Patrick Buckland is the lead programmer responsible for the development of the Live arcade game Duels of the planeswalkers. He recently started a series of articles on the development of the game. His last paper exposes the challenges he and his team had to overcome to produce a convincing/challenging AI that could run on an Xbox 360. It’s very interesting for me to compare their results with what I came up with for Mox, especially since I’m actually in this very process of high-level AI optimizations. I say high-level because I’m not chasing after micro-optimizations. This ain’t about shaving a few milliseconds of the clock. It’s about what assumptions you can make about the game of Magic and what shortcuts you can take to drastically improve AI performance.
First, their approach to AI is exactly the same as mine: let an algorithm explore all the possible futures of the game starting from the current state. This is the very definition of minimax AI. Of course, it’s impossible to examine all the futures so you have to stop looking when far enough in the future. This look-ahead distance is kind of arbitrary and must be tweaked to balance speed and challenge. An AI that can look further ahead in the game will likely be more challenging, but will also take more time to decide on a move. Patrick Buckland suggests that about 3 moves ahead is enough to create a convincing AI. I have yet to experiment on this number in Mox.
Even when cutting off the tree at some depth, I quickly realized that other assumptions have to be made to help the AI cut down on the number of possible paths in the tree of futures.
Here is some points that Patrick Buckland is discussing:
- Optimizations of the engine: When trying out different possibilities, the AI is actually running the game engine. So optimizing the game engine should help improve the AI speed. While I did not put any effort in this, I expect that I can shave off pretty easily about 50% of the computing time, strictly in the engine, mostly by targeting problematic sections.

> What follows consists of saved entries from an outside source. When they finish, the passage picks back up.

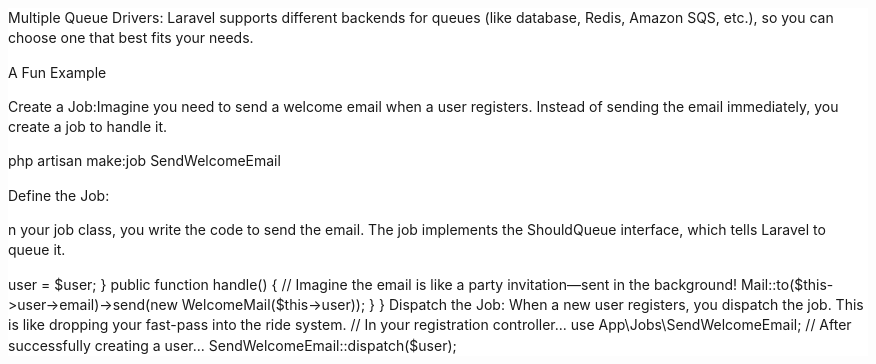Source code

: Multiple Queue Drivers:
Laravel supports different backends for queues (like database, Redis, Amazon SQS, etc.), so you can choose one that best fits your needs.

A Fun Example

Create a Job:Imagine you need to send a welcome email when a user registers. Instead of sending the email immediately, you create a job to handle it.

php artisan make:job SendWelcomeEmail


Define the Job:

n your job class, you write the code to send the email. The job implements the ShouldQueue interface, which tells Laravel to queue it.


<?php

namespace App\Jobs;

use App\Models\User;
use App\Mail\WelcomeMail;
use Illuminate\Bus\Queueable;
use Illuminate\Contracts\Queue\ShouldQueue;
use Illuminate\Foundation\Bus\Dispatchable;
use Illuminate\Queue\InteractsWithQueue;
use Illuminate\Queue\SerializesModels;
use Mail;

class SendWelcomeEmail implements ShouldQueue
{
    use Dispatchable, InteractsWithQueue, Queueable, SerializesModels;

    protected $user;

    public function __construct(User $user)
    {
        $this->user = $user;
    }

    public function handle()
    {
        // Imagine the email is like a party invitation—sent in the background!
        Mail::to($this->user->email)->send(new WelcomeMail($this->user));
    }
}


Dispatch the Job:

When a new user registers, you dispatch the job. This is like dropping your fast-pass into the ride system.

// In your registration controller...
use App\Jobs\SendWelcomeEmail;

// After successfully creating a user...
SendWelcomeEmail::dispatch($user);
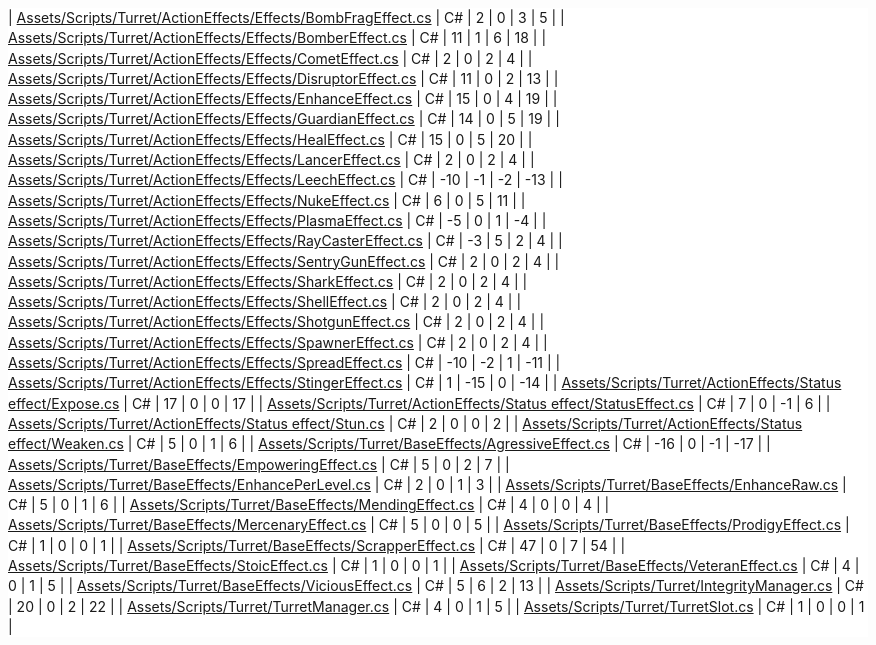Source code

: | [Assets/Scripts/Turret/ActionEffects/Effects/BombFragEffect.cs](/Assets/Scripts/Turret/ActionEffects/Effects/BombFragEffect.cs) | C# | 2 | 0 | 3 | 5 |
| [Assets/Scripts/Turret/ActionEffects/Effects/BomberEffect.cs](/Assets/Scripts/Turret/ActionEffects/Effects/BomberEffect.cs) | C# | 11 | 1 | 6 | 18 |
| [Assets/Scripts/Turret/ActionEffects/Effects/CometEffect.cs](/Assets/Scripts/Turret/ActionEffects/Effects/CometEffect.cs) | C# | 2 | 0 | 2 | 4 |
| [Assets/Scripts/Turret/ActionEffects/Effects/DisruptorEffect.cs](/Assets/Scripts/Turret/ActionEffects/Effects/DisruptorEffect.cs) | C# | 11 | 0 | 2 | 13 |
| [Assets/Scripts/Turret/ActionEffects/Effects/EnhanceEffect.cs](/Assets/Scripts/Turret/ActionEffects/Effects/EnhanceEffect.cs) | C# | 15 | 0 | 4 | 19 |
| [Assets/Scripts/Turret/ActionEffects/Effects/GuardianEffect.cs](/Assets/Scripts/Turret/ActionEffects/Effects/GuardianEffect.cs) | C# | 14 | 0 | 5 | 19 |
| [Assets/Scripts/Turret/ActionEffects/Effects/HealEffect.cs](/Assets/Scripts/Turret/ActionEffects/Effects/HealEffect.cs) | C# | 15 | 0 | 5 | 20 |
| [Assets/Scripts/Turret/ActionEffects/Effects/LancerEffect.cs](/Assets/Scripts/Turret/ActionEffects/Effects/LancerEffect.cs) | C# | 2 | 0 | 2 | 4 |
| [Assets/Scripts/Turret/ActionEffects/Effects/LeechEffect.cs](/Assets/Scripts/Turret/ActionEffects/Effects/LeechEffect.cs) | C# | -10 | -1 | -2 | -13 |
| [Assets/Scripts/Turret/ActionEffects/Effects/NukeEffect.cs](/Assets/Scripts/Turret/ActionEffects/Effects/NukeEffect.cs) | C# | 6 | 0 | 5 | 11 |
| [Assets/Scripts/Turret/ActionEffects/Effects/PlasmaEffect.cs](/Assets/Scripts/Turret/ActionEffects/Effects/PlasmaEffect.cs) | C# | -5 | 0 | 1 | -4 |
| [Assets/Scripts/Turret/ActionEffects/Effects/RayCasterEffect.cs](/Assets/Scripts/Turret/ActionEffects/Effects/RayCasterEffect.cs) | C# | -3 | 5 | 2 | 4 |
| [Assets/Scripts/Turret/ActionEffects/Effects/SentryGunEffect.cs](/Assets/Scripts/Turret/ActionEffects/Effects/SentryGunEffect.cs) | C# | 2 | 0 | 2 | 4 |
| [Assets/Scripts/Turret/ActionEffects/Effects/SharkEffect.cs](/Assets/Scripts/Turret/ActionEffects/Effects/SharkEffect.cs) | C# | 2 | 0 | 2 | 4 |
| [Assets/Scripts/Turret/ActionEffects/Effects/ShellEffect.cs](/Assets/Scripts/Turret/ActionEffects/Effects/ShellEffect.cs) | C# | 2 | 0 | 2 | 4 |
| [Assets/Scripts/Turret/ActionEffects/Effects/ShotgunEffect.cs](/Assets/Scripts/Turret/ActionEffects/Effects/ShotgunEffect.cs) | C# | 2 | 0 | 2 | 4 |
| [Assets/Scripts/Turret/ActionEffects/Effects/SpawnerEffect.cs](/Assets/Scripts/Turret/ActionEffects/Effects/SpawnerEffect.cs) | C# | 2 | 0 | 2 | 4 |
| [Assets/Scripts/Turret/ActionEffects/Effects/SpreadEffect.cs](/Assets/Scripts/Turret/ActionEffects/Effects/SpreadEffect.cs) | C# | -10 | -2 | 1 | -11 |
| [Assets/Scripts/Turret/ActionEffects/Effects/StingerEffect.cs](/Assets/Scripts/Turret/ActionEffects/Effects/StingerEffect.cs) | C# | 1 | -15 | 0 | -14 |
| [Assets/Scripts/Turret/ActionEffects/Status effect/Expose.cs](/Assets/Scripts/Turret/ActionEffects/Status%20effect/Expose.cs) | C# | 17 | 0 | 0 | 17 |
| [Assets/Scripts/Turret/ActionEffects/Status effect/StatusEffect.cs](/Assets/Scripts/Turret/ActionEffects/Status%20effect/StatusEffect.cs) | C# | 7 | 0 | -1 | 6 |
| [Assets/Scripts/Turret/ActionEffects/Status effect/Stun.cs](/Assets/Scripts/Turret/ActionEffects/Status%20effect/Stun.cs) | C# | 2 | 0 | 0 | 2 |
| [Assets/Scripts/Turret/ActionEffects/Status effect/Weaken.cs](/Assets/Scripts/Turret/ActionEffects/Status%20effect/Weaken.cs) | C# | 5 | 0 | 1 | 6 |
| [Assets/Scripts/Turret/BaseEffects/AgressiveEffect.cs](/Assets/Scripts/Turret/BaseEffects/AgressiveEffect.cs) | C# | -16 | 0 | -1 | -17 |
| [Assets/Scripts/Turret/BaseEffects/EmpoweringEffect.cs](/Assets/Scripts/Turret/BaseEffects/EmpoweringEffect.cs) | C# | 5 | 0 | 2 | 7 |
| [Assets/Scripts/Turret/BaseEffects/EnhancePerLevel.cs](/Assets/Scripts/Turret/BaseEffects/EnhancePerLevel.cs) | C# | 2 | 0 | 1 | 3 |
| [Assets/Scripts/Turret/BaseEffects/EnhanceRaw.cs](/Assets/Scripts/Turret/BaseEffects/EnhanceRaw.cs) | C# | 5 | 0 | 1 | 6 |
| [Assets/Scripts/Turret/BaseEffects/MendingEffect.cs](/Assets/Scripts/Turret/BaseEffects/MendingEffect.cs) | C# | 4 | 0 | 0 | 4 |
| [Assets/Scripts/Turret/BaseEffects/MercenaryEffect.cs](/Assets/Scripts/Turret/BaseEffects/MercenaryEffect.cs) | C# | 5 | 0 | 0 | 5 |
| [Assets/Scripts/Turret/BaseEffects/ProdigyEffect.cs](/Assets/Scripts/Turret/BaseEffects/ProdigyEffect.cs) | C# | 1 | 0 | 0 | 1 |
| [Assets/Scripts/Turret/BaseEffects/ScrapperEffect.cs](/Assets/Scripts/Turret/BaseEffects/ScrapperEffect.cs) | C# | 47 | 0 | 7 | 54 |
| [Assets/Scripts/Turret/BaseEffects/StoicEffect.cs](/Assets/Scripts/Turret/BaseEffects/StoicEffect.cs) | C# | 1 | 0 | 0 | 1 |
| [Assets/Scripts/Turret/BaseEffects/VeteranEffect.cs](/Assets/Scripts/Turret/BaseEffects/VeteranEffect.cs) | C# | 4 | 0 | 1 | 5 |
| [Assets/Scripts/Turret/BaseEffects/ViciousEffect.cs](/Assets/Scripts/Turret/BaseEffects/ViciousEffect.cs) | C# | 5 | 6 | 2 | 13 |
| [Assets/Scripts/Turret/IntegrityManager.cs](/Assets/Scripts/Turret/IntegrityManager.cs) | C# | 20 | 0 | 2 | 22 |
| [Assets/Scripts/Turret/TurretManager.cs](/Assets/Scripts/Turret/TurretManager.cs) | C# | 4 | 0 | 1 | 5 |
| [Assets/Scripts/Turret/TurretSlot.cs](/Assets/Scripts/Turret/TurretSlot.cs) | C# | 1 | 0 | 0 | 1 |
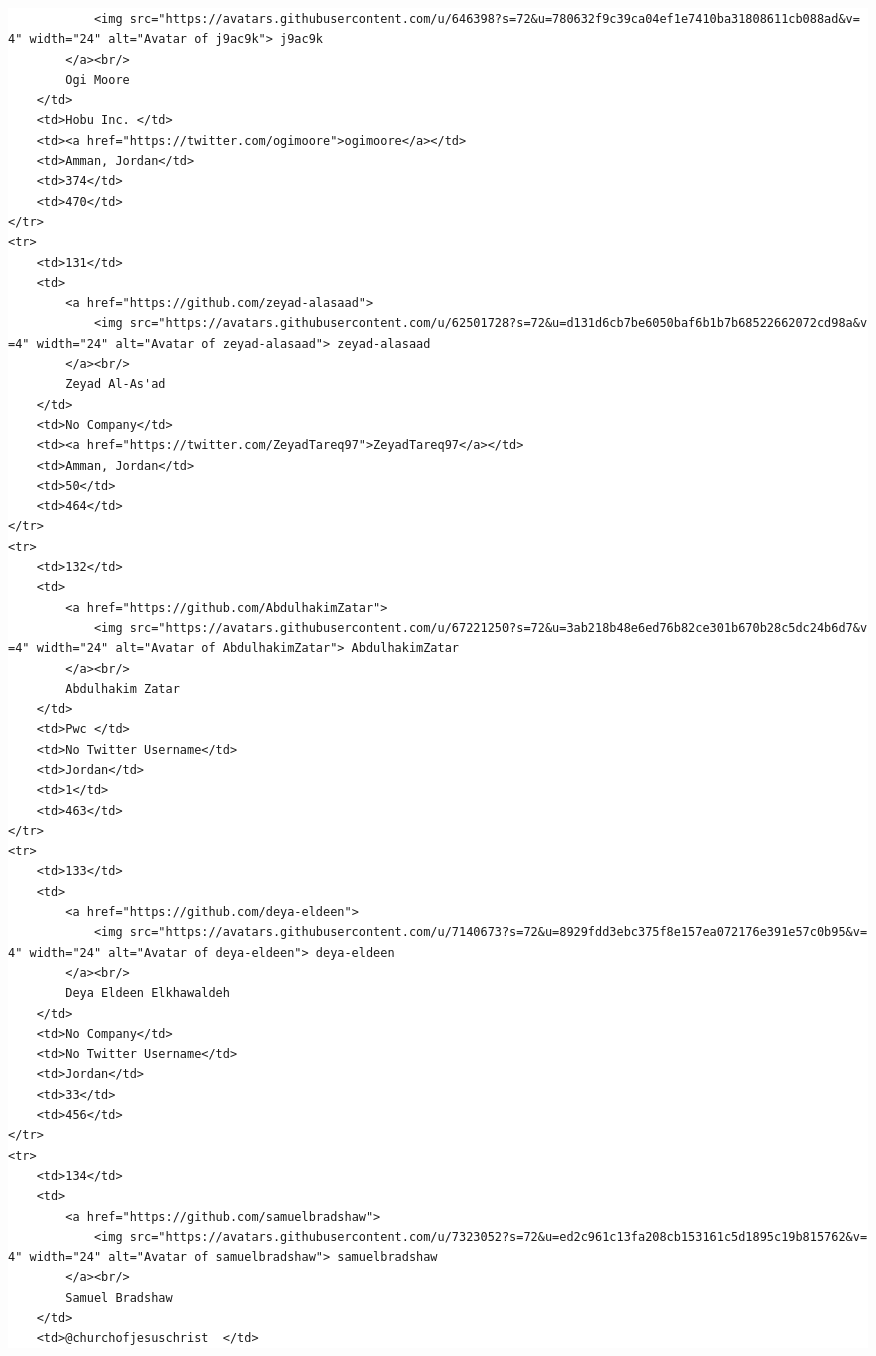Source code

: 				<img src="https://avatars.githubusercontent.com/u/646398?s=72&u=780632f9c39ca04ef1e7410ba31808611cb088ad&v=4" width="24" alt="Avatar of j9ac9k"> j9ac9k
			</a><br/>
			Ogi Moore
		</td>
		<td>Hobu Inc. </td>
		<td><a href="https://twitter.com/ogimoore">ogimoore</a></td>
		<td>Amman, Jordan</td>
		<td>374</td>
		<td>470</td>
	</tr>
	<tr>
		<td>131</td>
		<td>
			<a href="https://github.com/zeyad-alasaad">
				<img src="https://avatars.githubusercontent.com/u/62501728?s=72&u=d131d6cb7be6050baf6b1b7b68522662072cd98a&v=4" width="24" alt="Avatar of zeyad-alasaad"> zeyad-alasaad
			</a><br/>
			Zeyad Al-As'ad
		</td>
		<td>No Company</td>
		<td><a href="https://twitter.com/ZeyadTareq97">ZeyadTareq97</a></td>
		<td>Amman, Jordan</td>
		<td>50</td>
		<td>464</td>
	</tr>
	<tr>
		<td>132</td>
		<td>
			<a href="https://github.com/AbdulhakimZatar">
				<img src="https://avatars.githubusercontent.com/u/67221250?s=72&u=3ab218b48e6ed76b82ce301b670b28c5dc24b6d7&v=4" width="24" alt="Avatar of AbdulhakimZatar"> AbdulhakimZatar
			</a><br/>
			Abdulhakim Zatar
		</td>
		<td>Pwc </td>
		<td>No Twitter Username</td>
		<td>Jordan</td>
		<td>1</td>
		<td>463</td>
	</tr>
	<tr>
		<td>133</td>
		<td>
			<a href="https://github.com/deya-eldeen">
				<img src="https://avatars.githubusercontent.com/u/7140673?s=72&u=8929fdd3ebc375f8e157ea072176e391e57c0b95&v=4" width="24" alt="Avatar of deya-eldeen"> deya-eldeen
			</a><br/>
			Deya Eldeen Elkhawaldeh
		</td>
		<td>No Company</td>
		<td>No Twitter Username</td>
		<td>Jordan</td>
		<td>33</td>
		<td>456</td>
	</tr>
	<tr>
		<td>134</td>
		<td>
			<a href="https://github.com/samuelbradshaw">
				<img src="https://avatars.githubusercontent.com/u/7323052?s=72&u=ed2c961c13fa208cb153161c5d1895c19b815762&v=4" width="24" alt="Avatar of samuelbradshaw"> samuelbradshaw
			</a><br/>
			Samuel Bradshaw
		</td>
		<td>@churchofjesuschrist  </td>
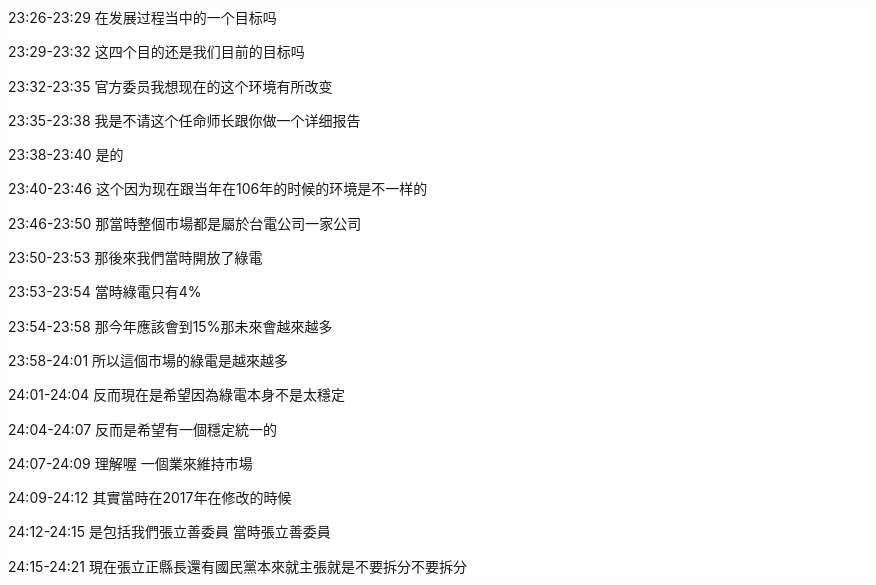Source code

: 
23:26-23:29
在发展过程当中的一个目标吗


23:29-23:32
这四个目的还是我们目前的目标吗


23:32-23:35
官方委员我想现在的这个环境有所改变


23:35-23:38
我是不请这个任命师长跟你做一个详细报告


23:38-23:40
是的


23:40-23:46
这个因为现在跟当年在106年的时候的环境是不一样的


23:46-23:50
那當時整個市場都是屬於台電公司一家公司


23:50-23:53
那後來我們當時開放了綠電


23:53-23:54
當時綠電只有4%


23:54-23:58
那今年應該會到15%那未來會越來越多


23:58-24:01
所以這個市場的綠電是越來越多


24:01-24:04
反而現在是希望因為綠電本身不是太穩定


24:04-24:07
反而是希望有一個穩定統一的


24:07-24:09
理解喔 一個業來維持市場


24:09-24:12
其實當時在2017年在修改的時候


24:12-24:15
是包括我們張立善委員 當時張立善委員


24:15-24:21
現在張立正縣長還有國民黨本來就主張就是不要拆分不要拆分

- Parallelism: This is something I thought about without actually trying it. Although it would require minimal changes in my codebase, I think it would actually be quite easy to do. A 4x improvement on quad cores would definitely be welcome. I’ll keep that one as a dessert 🙂
- Dismissal of pointless actions: I thought about that one, and I didn’t implement it yet, as I want to try to shave off time elsewhere before trying to push the AI too much on a guided rail. I would like to be surprised by the AI. If damaging yourself is actually the way to win, why not? Realistically though, these cases are so rare that it can be worth eliminating those possibilities, so I think I might have to do that someday.
- Dismissal of unecessary actions: This one is actually the one where you can have some of the most important savings, especially when it comes to the stack. The article explains that very well. This is something that I began to implement and I really saw huge improvements.
- Suppression of pointless depth: This one is also very important and I implemented it very early. Basically, after a couple of “moves”, you let the spells resolve and then you observe the result. It’s not valuable to try to play other spells on top of an already complex 10 spells stack.
- Pre-sorting of actions: This is important if you plan on cutting off the AI after a fixed period of time, which I don’t do for now. I would like to not have to resort to this.. don’t know if that will hold in complex situations.
The author then goes on to discuss a feature of their engine that allow multiple instances of the AI to run at the same time. He basically describes a transactional model where only the modifications are synchronized between the different instances. Mox features exactly the same kind of transactional model. This same synchronisation mechanism is used to bind the server instance to the different UI client instances. Right now, the Mox AI runs on the main ‘instance’ but I could easily add more ‘client AI’ instances that would synchronize with the main instance on different threads (through various cunning multi-threaded semaphores and witchcraft, as Patrick Buckland says).
It’s not clear from the article whether or not the AI runs ‘while’ playing, thus trying to use the human player thinking time as time for AI computations. Maybe someone who has played the game can answer.
So it looks as I’m not totally off the track with my implementation. This article gave me confidence about the direction I took and some very good ideas about future optimizations 🙂
Edit: by the way, I added a measure of raw AI performance for comparison. I currently compute ~650 “futures” per seconds. In the article, Patrick claims being able to compute “thousands” of them per seconds so I guess I have some work to do on this side too!